George has bought three Charollais rams this autumn to compare performance with the Texel in a bid to lower days to slaughter through genetic gain and increased hybrid vigour. 

“Getting lambs off farm quickly is important for grass availability as much as anything. Lamb prices don’t fall away in August and September like they used to, but speed still matters,” he says.

He is also interested in buying a maternal, forage-reared ram to breed his own replacements to pit them against the Mules.

Shedding genetics and lambing later outside are other options to consider if the high-input system feels cost pressure in the future, he adds.

Flock expansion

Previously, George’s father, Michael, produced store lambs from Beulah draft ewes before moving to a Beulah Speckled Face Mule. 

More recently, George has continued using stratified sheep breeds, but opted for a white-faced Welsh Mule (Welsh Mountain cross traditional Bluefaced Leicester) bought from Welshpool.

He retains the pick of the home-bred Texel cross gimmer lambs each year and tups them to home-bred Beltex rams as ewe lambs, and Texels – bought from Hardwicke and Ashledge – thereafter.

“Lamb buyers at the market like white-faced lambs, which is why the current breed choice works,” explains George.

When George left school, he bought a mobile handling system and fencing system.
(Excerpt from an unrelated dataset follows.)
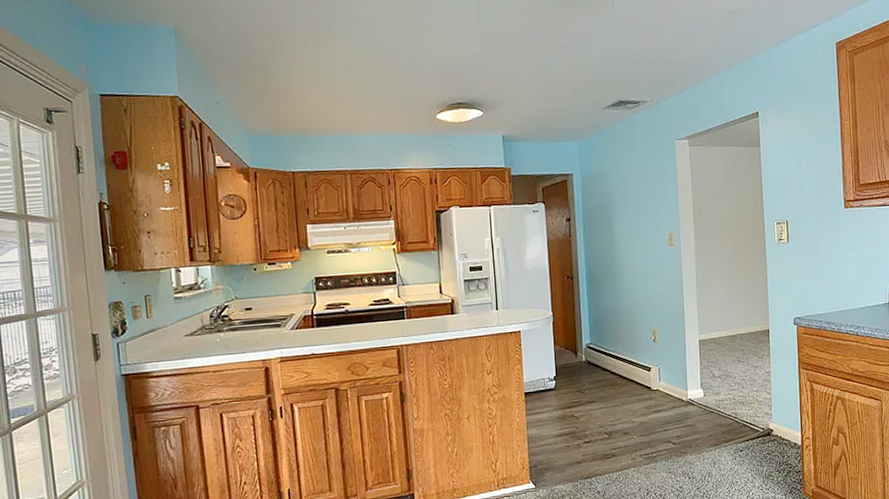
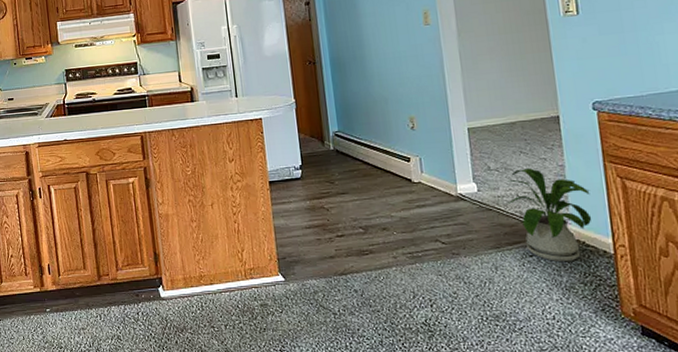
house plant: none [725,375,788,455] -> present [506,168,592,263]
This enabled him to travel to graze summer lets and winter keep up to five miles away.

From a starting flock of 400 ewes – bought when the farm went out of dairy in 2003 – he tripled numbers by keeping 200 ewe lambs a year, buying 150 Welsh Mule ewe lambs and buying 200 ewes in consecutive years.

Room was also made for more sheep by discontinuing a store cattle enterprise, which traded 100-head a year.